La morsa europea si chiude sul governo gialloverde. Conte, che ha chiesto e ottenuto una sorta di delega in bianco per il negoziato con Bruxelles, è ormai convinto che si debba a ogni costo evitare la procedura d’infrazione e che l’atto di resa debba essere siglato entro il 17 dicembre, in tempo cioè per evitare che il 19 la commissione avvii ufficialmente la procedura e presenti all’Italia le sue «raccomandazioni», cioè il suo ultimatum. I passaggi necessari per arrivare a quel punto erano pura formalità e si sono esauriti ieri, con la riunione dell’Eurogruppo che, come era certo, ha fatto propria la posizione della commissione. Fosse per alcuni governi, anzi, la linea avrebbe dovuto essere persino più intransigente.

PER IL GOVERNO ITALIANO il prezzo della resa sarà molto più salato di quanto non immaginassero Salvini e Di Maio quando, alla vigilia della cena di Bruxelles tra Juncker e Conte, avevano aperto lo spiraglio che, in una trattativa spietata come quella in corso, creava un varco destinato, da quel momento in poi, ad allargarsi. I vicepremier puntavano a concedere due decimali nel deficit, portandolo al 2,2%. Tanto per inanellare ruggiti a vuoto ai troppi sparsi con generosità nei mesi scorsi avevano anche sottolineato che oltre quel confine non si poteva andare. Per Di Maio, anzi, era già troppo. Invece, se vogliono evitare uno scontro senza prigionieri, dovranno scendere all’1,9%, meno di quanto avrebbero ottenuto trattando prima del Def. L’asticella potrebbe poi salire fino al 2% ma rispettando i rituali di Bruxelles, cioè invocando flessibilità per le spese dovute al maltempo.

NON È AFFATTO DETTO che basti l’intervento sui saldi, tra i 7 e gli 8 miliardi in meno rispetto a quelli previsti nella manovra, però. A leggere tra le righe gli interventi paludati ma non evasivi dei commissari europei, infatti, si capisce che le modifiche dovranno essere sia quantitative che qualitative. Il vicepresidente Dombrovskis, dopo aver incontrato Tria e dopo l’auspicio comune di chiudere felicemente la vertenza, ha infatti chiarito ancora una volta la situazione. Il «cambio di toni» da parte di Roma va bene, ma per evitare la procedura ci vuole «una correzione consistente». Moscovici è stato anche più drastico. Il nuovo corso va nella giusta direzione però «il gap con le regole è ancora ampio e quindi ancora non ci siamo».
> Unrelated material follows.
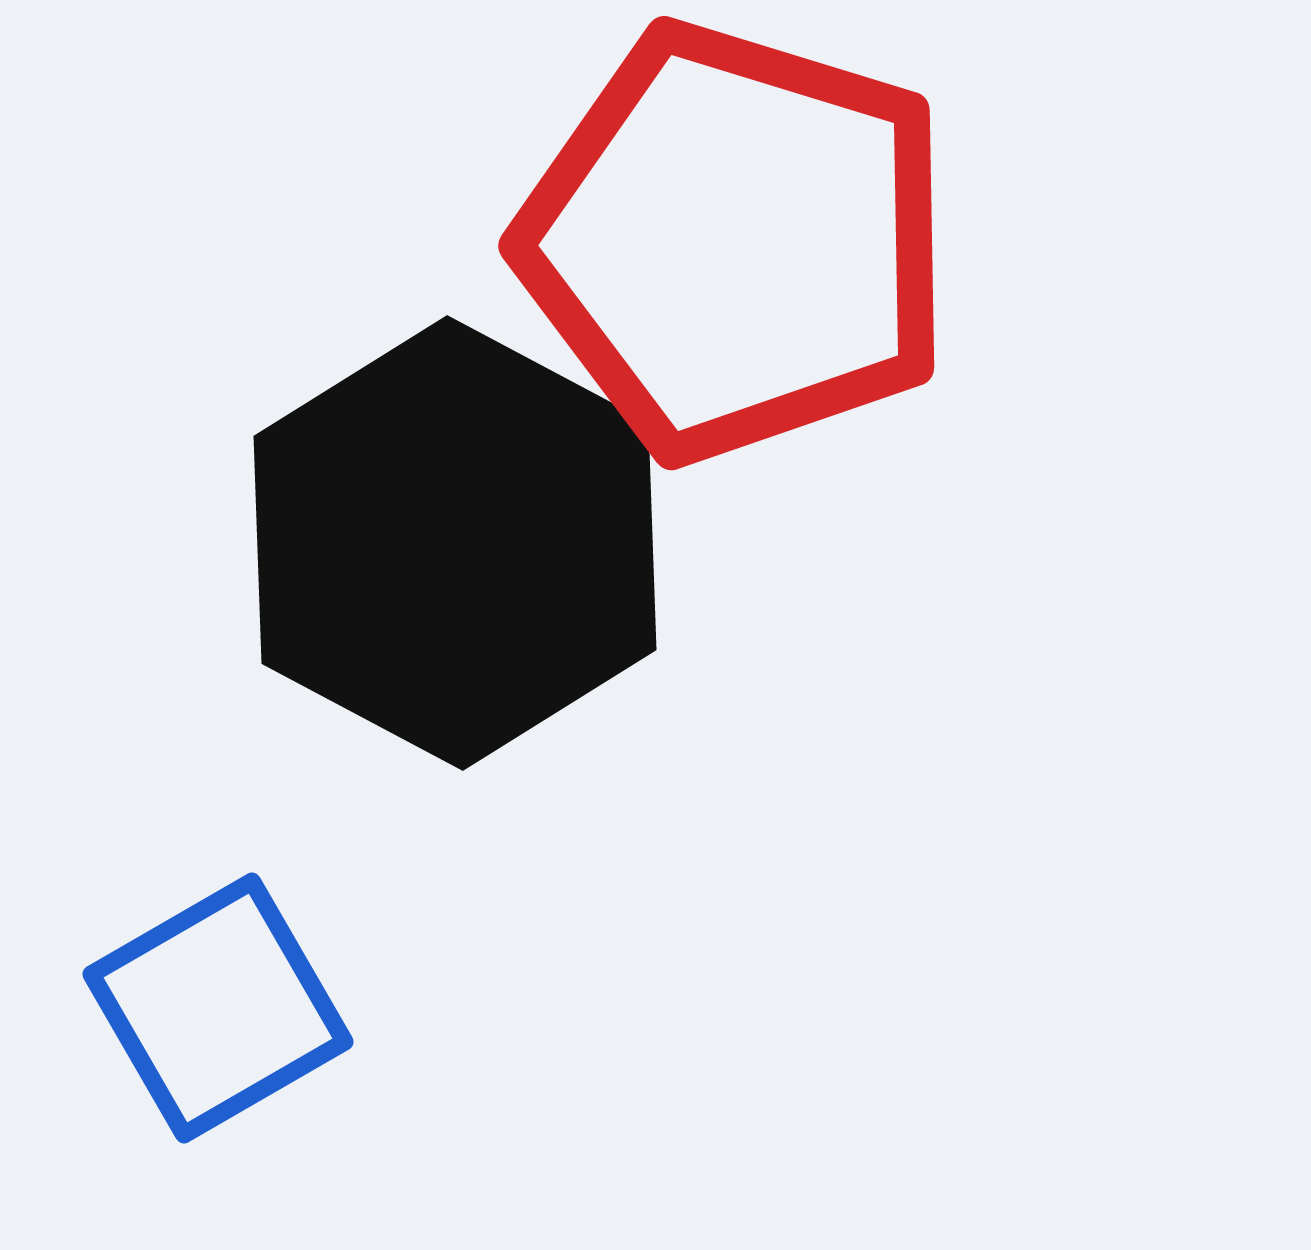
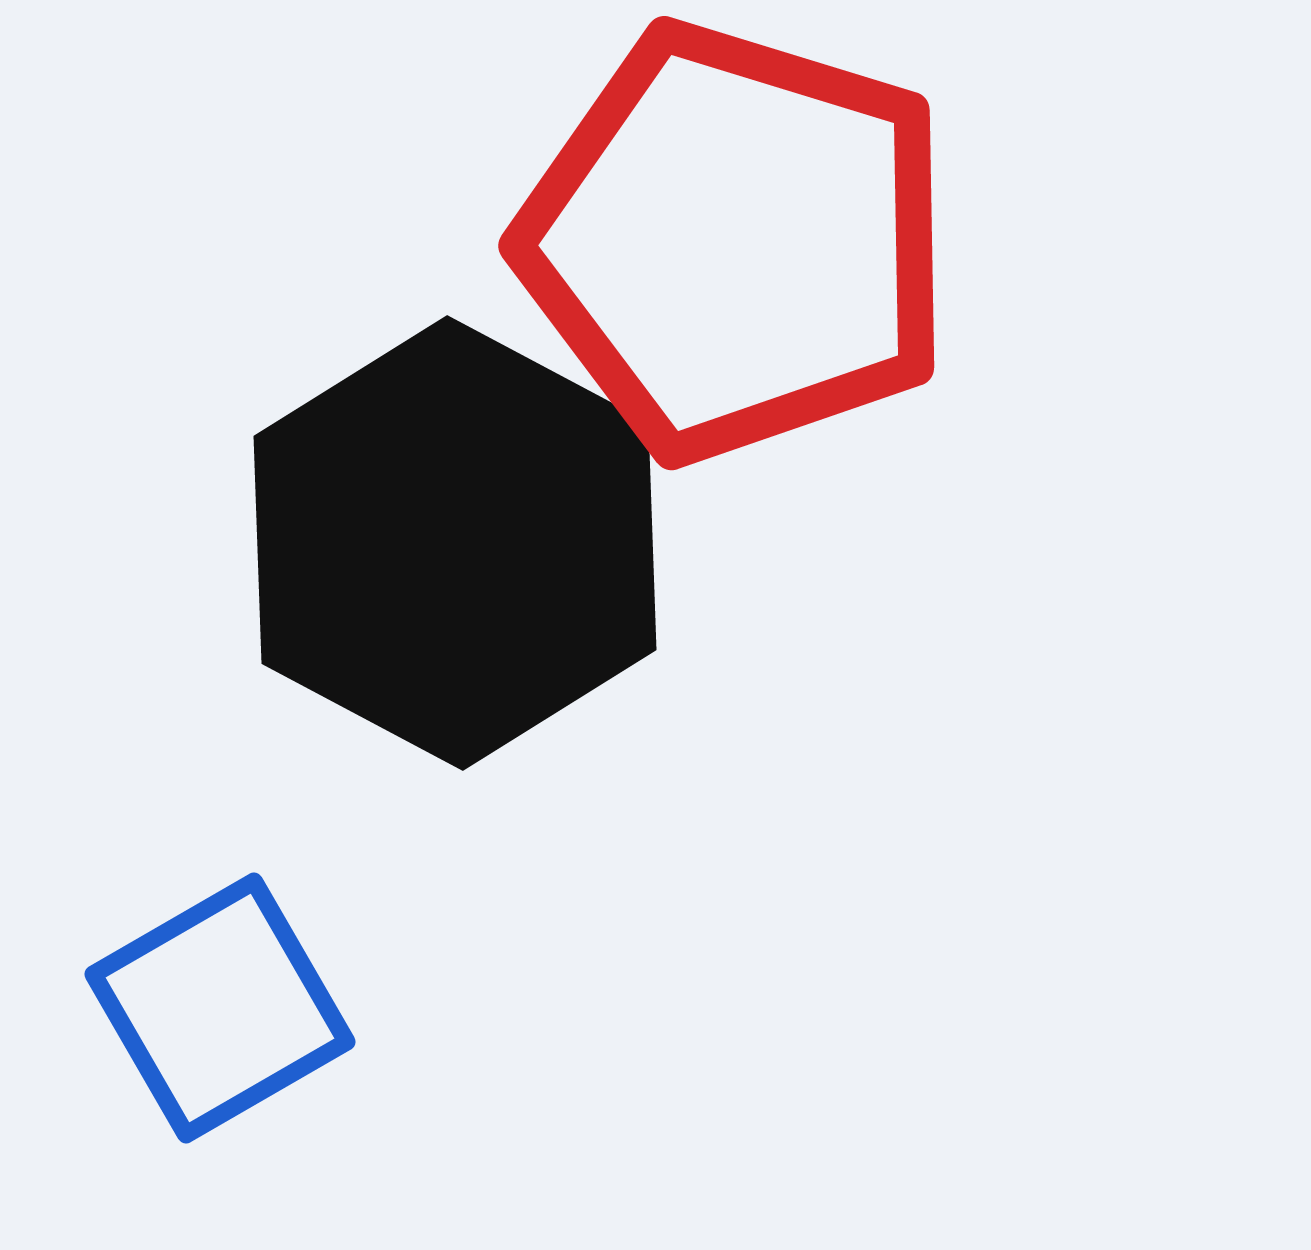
blue square: moved 2 px right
IL COMMISSARIO all’Economia non si risparmia e illustra cosa deve essere fatto: un passettino almeno sulla strada della riduzione del deficit strutturale. Moscovici fa capire che basterebbe molto poco, anche un solo decimale di riduzione. Il problema è che l’impianto della manovra di decimali ne prevede già 8 ma in più non in meno. Per recuperare bisognerà rivedere non solo i saldi ma anche le riforme. La commissione, insomma, non sembra affatto rassegnata a ingoiare quella quota 100 che sin dall’inizio è il principale obiettivo nel suo mirino. Moscovici sottolinea che i tempi della procedura dipendono tutti e solo dalla commissione, la quale porterà avanti i due percorsi parallelamente: la trattativa e la marcia della procedura ove la strada preferita fallisse. Dialogo sì, ma con la pistola carica sul tavolo.
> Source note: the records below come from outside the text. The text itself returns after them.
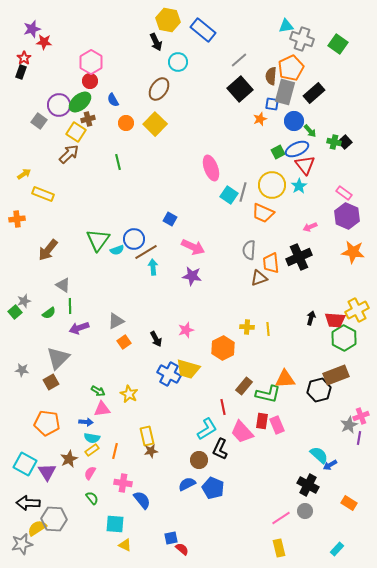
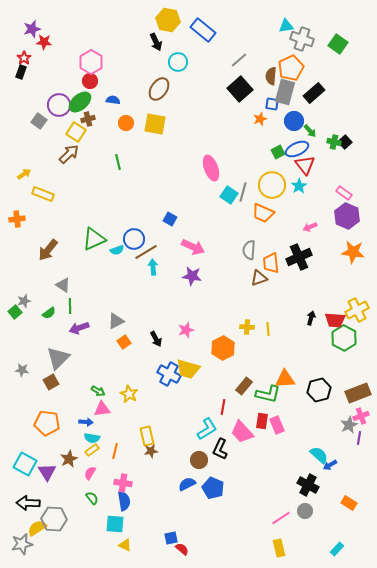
blue semicircle at (113, 100): rotated 128 degrees clockwise
yellow square at (155, 124): rotated 35 degrees counterclockwise
green triangle at (98, 240): moved 4 px left, 1 px up; rotated 30 degrees clockwise
brown rectangle at (336, 375): moved 22 px right, 18 px down
red line at (223, 407): rotated 21 degrees clockwise
blue semicircle at (142, 500): moved 18 px left, 1 px down; rotated 30 degrees clockwise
SALVINI REAGISCE cercando di arrampicarsi sugli specchi: «Quota 100 ci sarà e lavoriamo sui contenuti non sui decimali». Un gioco di parole. Conte assicura che non sta lavorando per scendere sotto il 2%: «Lavoro al mio grande obiettivo: una soluzione condivisa per evitare la procedura». Reticenza pura. Ma il governo è davvero sotto un assedio ormai strettissimo. Ieri l’offensiva del presidente di Confindustria Boccia è stata violenta: «La pazienza è al limite. Se Conte non convince i vicepremier ad arretrare togliendo due miliardi per uno dalle loro riforme dovrebbe dimettersi». Per Goldman Sachs neppure un accordo con Bruxelles basterebbe a stornare la tempesta: «L’Italia getta una nube oscura sui mercati europei e le cose, prima di migliorare, potrebbero dover peggiorare». A cambiare la politica economica, prosegue, non sarà la Ue. Saranno i mercati.

IN QUESTA SITUAZIONE si capisce che la marcia della manovra in commissione Bilancio alla Camera proceda a rilento. L’obiettivo sarebbe portarla in aula mercoledì, ma ieri c’è stato un nuovo stop sull’emendamento che permette ai risparmiatori danneggiati dalle banche fallite di procedere legalmente anche se parzialmente rimborsati. Poi lo scoglio è stato aggirato ma la manovra vera e propria la si vedrà solo al Senato.